Dear Terry,
I'm not going to delve into the issue of your selective memory about
what you
call the "discourse path". For any interested reader, it is simpler to
use
Jiscmail's archive to see to what extent you have misrepresented this
"discourse".
I'm writing this message to list the main things you still don't get
about
graphic design:
1. Graphic design is not an optimization problem. That is why you are
utterly
unable to come up with a proper example. In this email you start talking
about graphic design, and then use the optimization of a gearbox (!) as
an
example...
2. Graphic design is a process. As a graphic design buyer, you don't pay
solely for the outcome: you pay for the outcome and for the process.
This
process includes the huge "wetware" database that is the experience(s)
of the
designer you are hiring. This is what ties this discussion with the
original
topic, as that is the reason why "historical aspects" are important in
design
education.
3. Very often graphic design is actually the result of consultancy type
of
relationship rather than the type of transaction that you seem to be
trying
to model here. This is a corollary of 2.
4. Very often the graphic design brief is an open text that is rewritten
with
the designer. This is also a corollary of 2. Any experienced graphic
designer
will tell you that they have on more than one occasion dissuaded
potential
clients to hire them for something that they saw was useless to the
client's
ultimate goals.
5. Most of the time, graphic designers do not take ownership of the
process.
85% of the 500 respondents to my survey on the creative process of
designers
say their creative process is to some extent collective. 30% say the
process
has input from a lot of people.
I would further argue that you could erase "Graphic" from the above
issues,
and the statements will still be true.
For the sake of brevity this ends here.
TGIF!
Have a nice weekend,
========================
Carlos Pires
On 2015-04-17 18:56, Terence Love wrote:
> Dear Gunnar, Ken and all,
>
> Using Transaction cost analysis is probably helpful.
>
> First though, I think it's worth listing the discourse path:
>
> I posed a question about design history and design studies. Carlos
> reacted
> and asked would I trust a graphic designer who hadn't heard of De
> Stijl.
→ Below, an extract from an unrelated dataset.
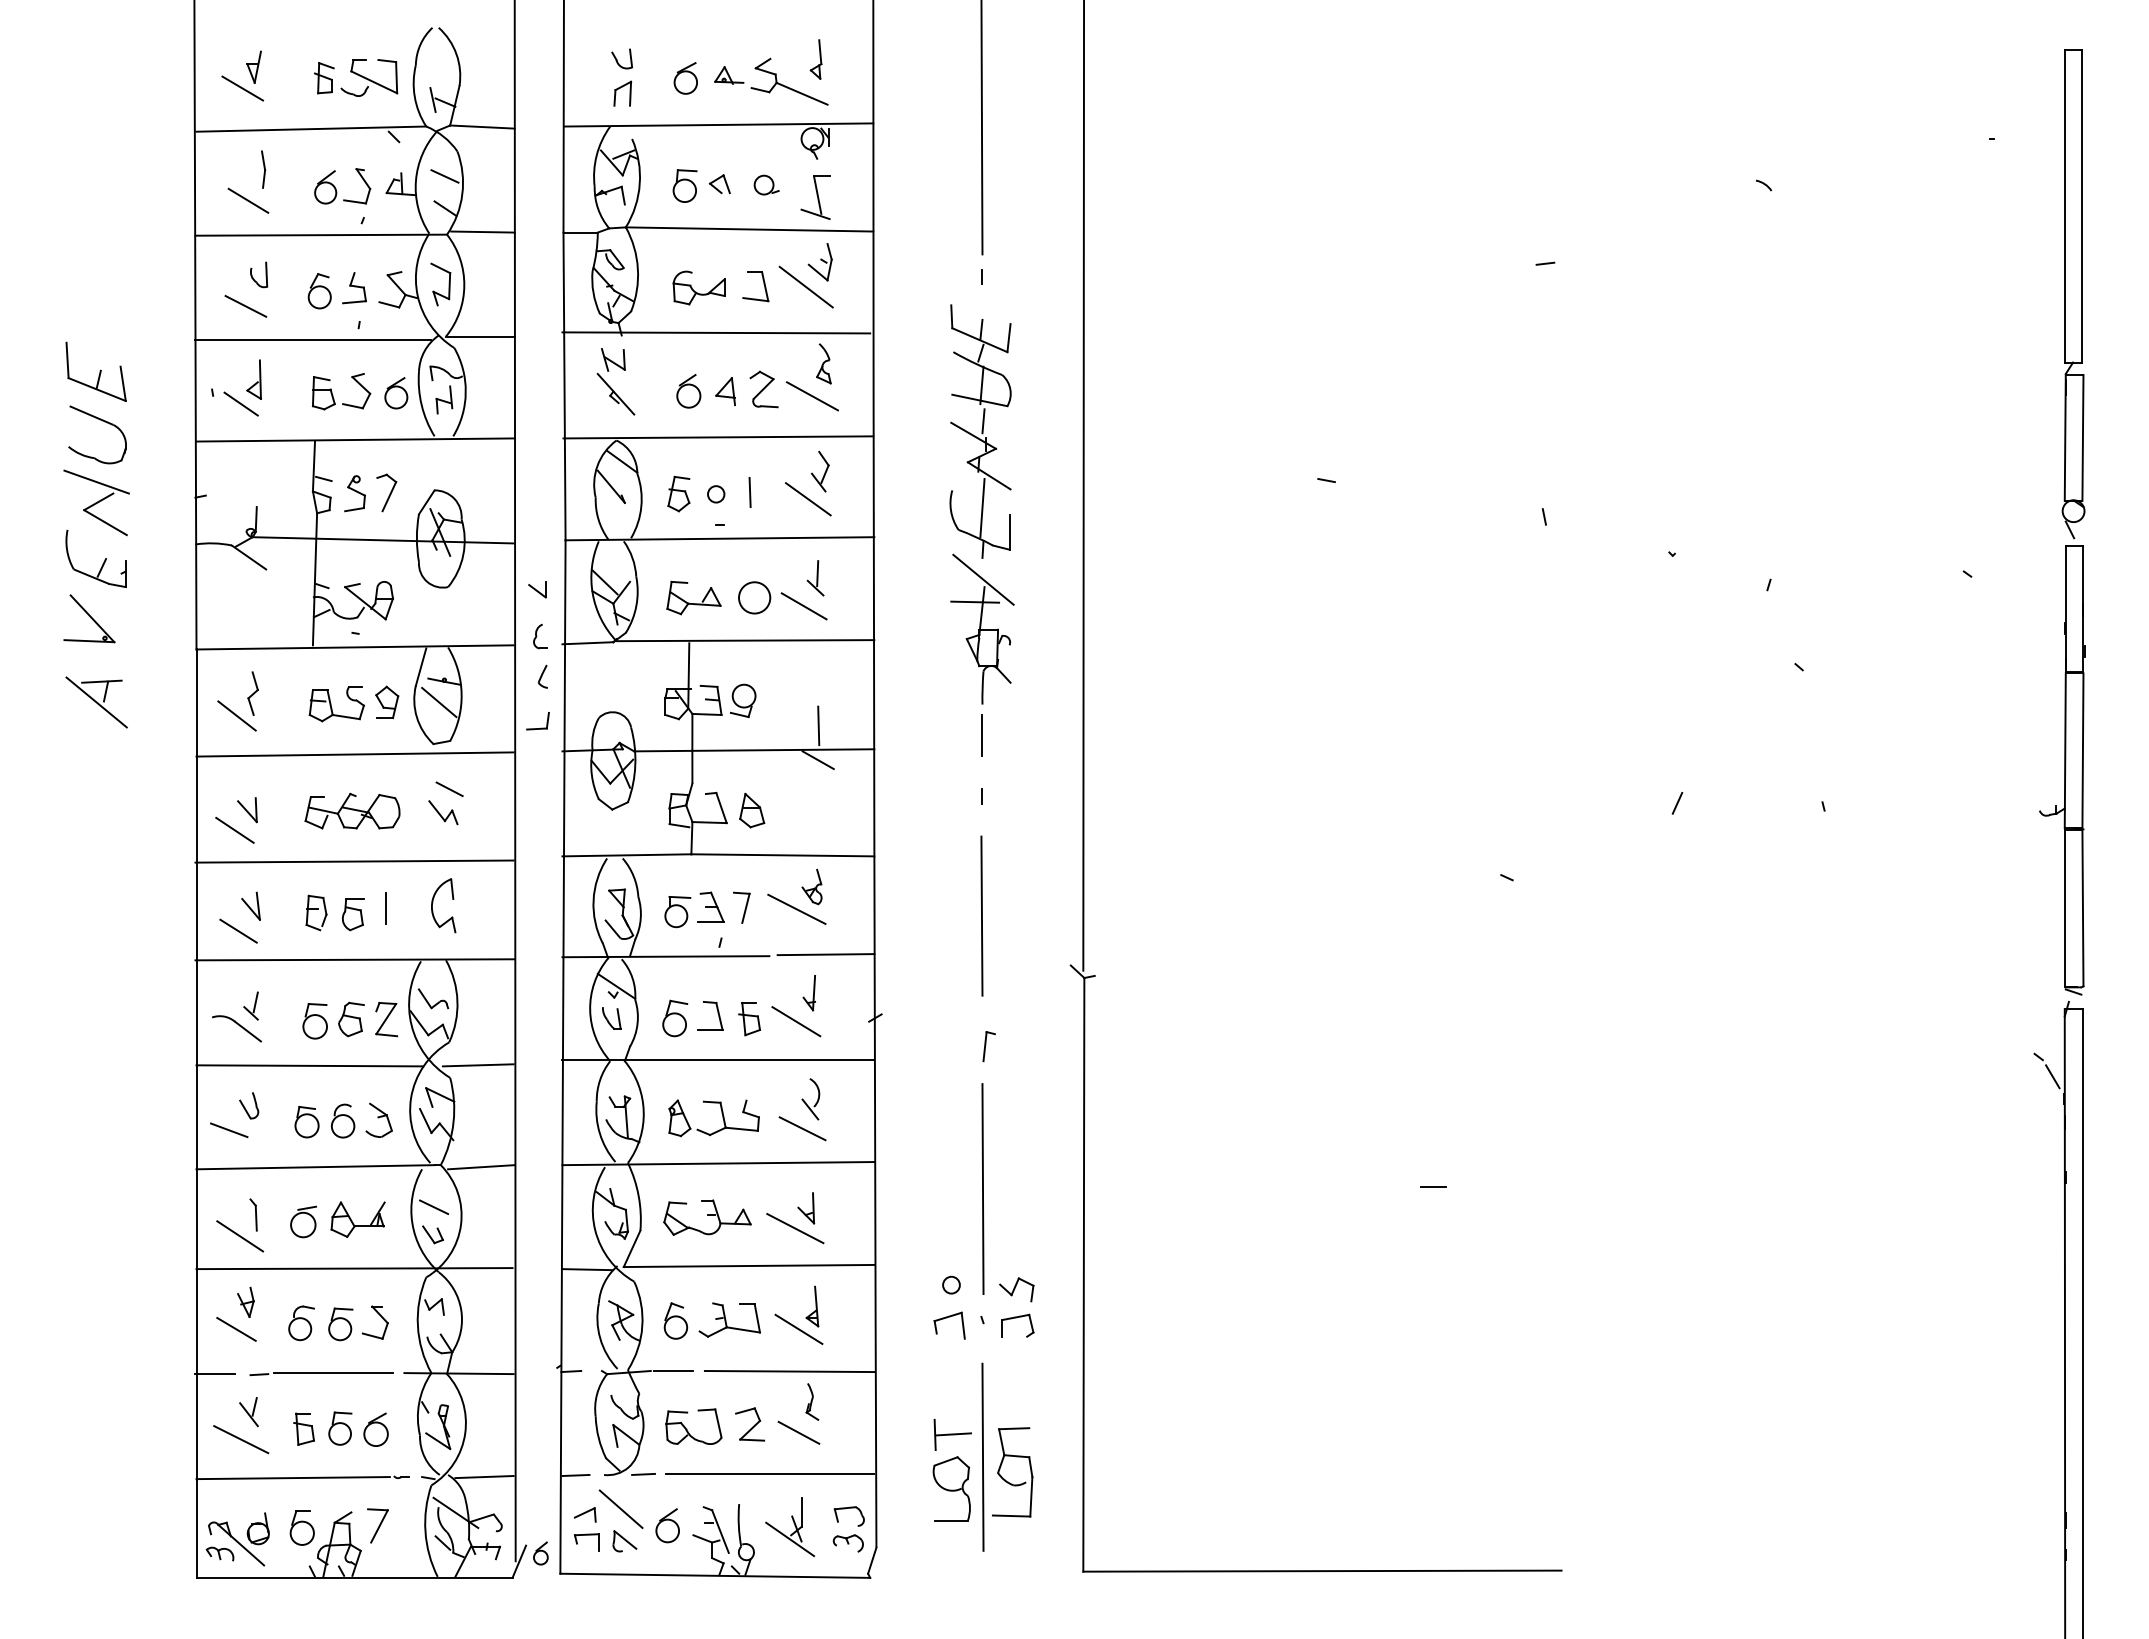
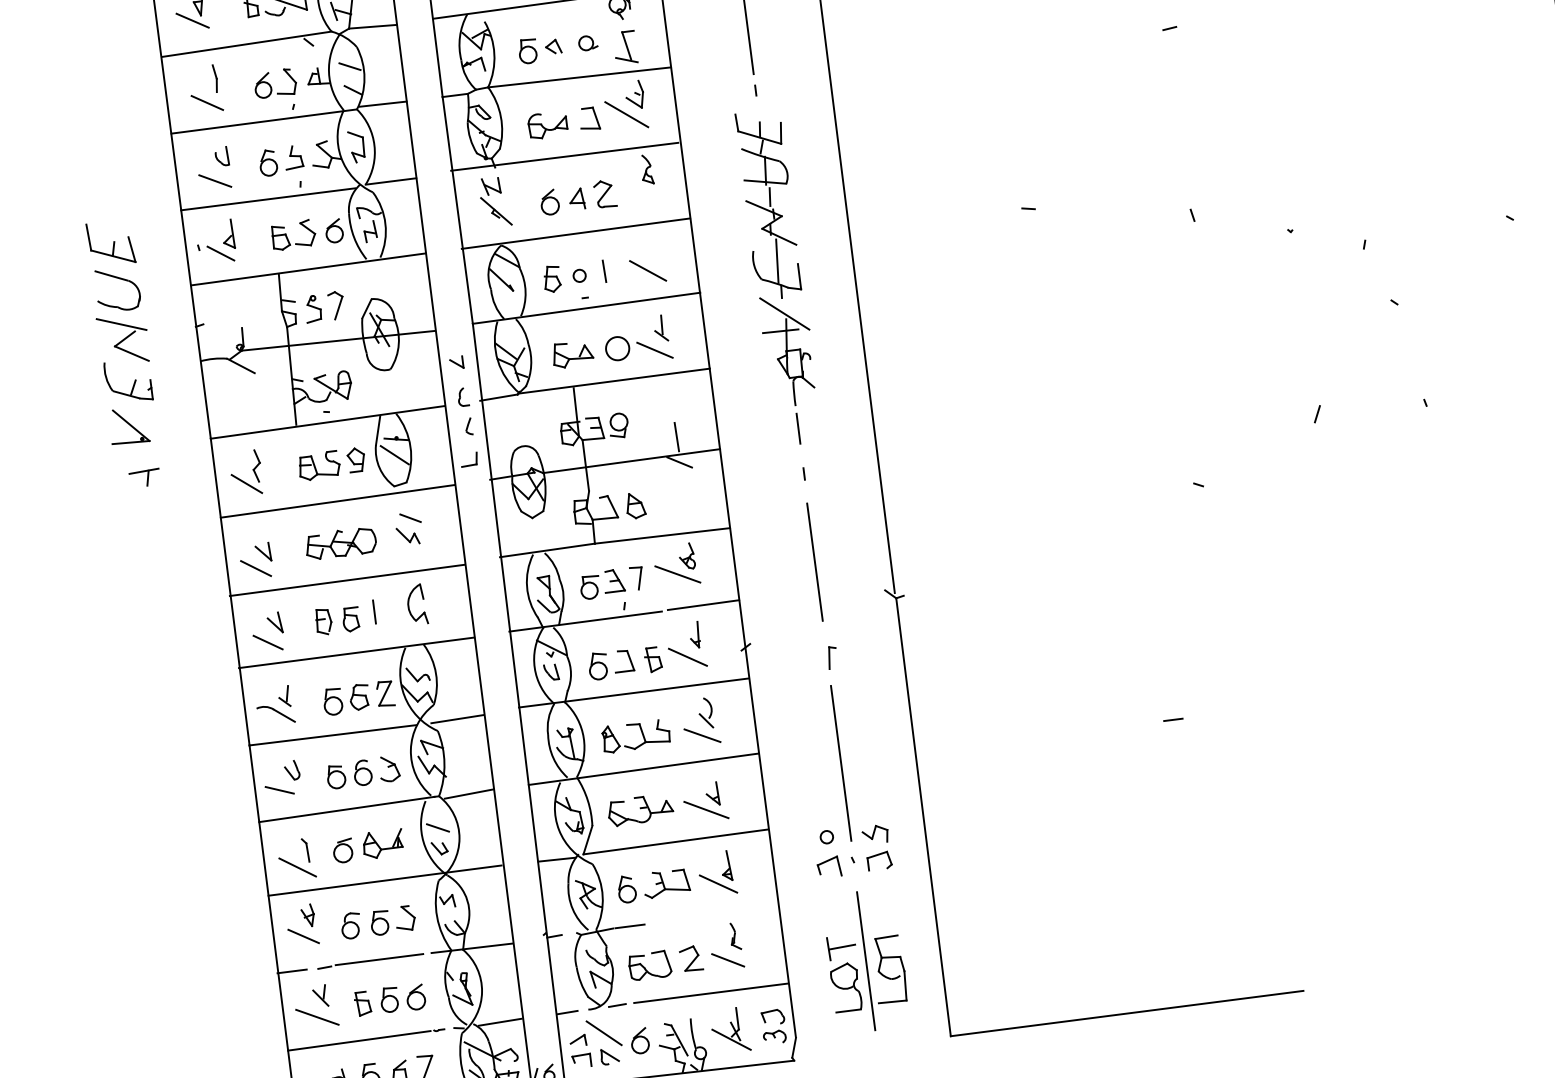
line: (812, 396) -> (641, 194), removed
part: (819, 471) -> (653, 249), removed
line: (96, 702) -> (142, 487), removed
line: (789, 1371) -> (715, 915), removed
I
> commented that I paid graphic designers to achieve particular outcomes
> rather than to know about history, and a couple of emails later
> suggested of
> future design education needed to focus on designers' responsibility
> for
-- snip --
> Comparing two cases:
>
> 1. A business which is buying graphic design conventionally from
> outside designers who design according to qualitative brief rather than
> quantitative outcomes (i.e. we want a quieter gearbox, rather than the
> new
> gearbox has to result in a 6Db reduction in sound at the kerb at 55 mph
> compared to the existing.) Here I've used a mechanical example to avoid
> distraction of wrangling about a graphic design example.
> 2. Proposed change in which businesses buy graphic designs from
> designers who take responsibility for the designs they submit
> contributing
> appropriately to measurable design outcomes.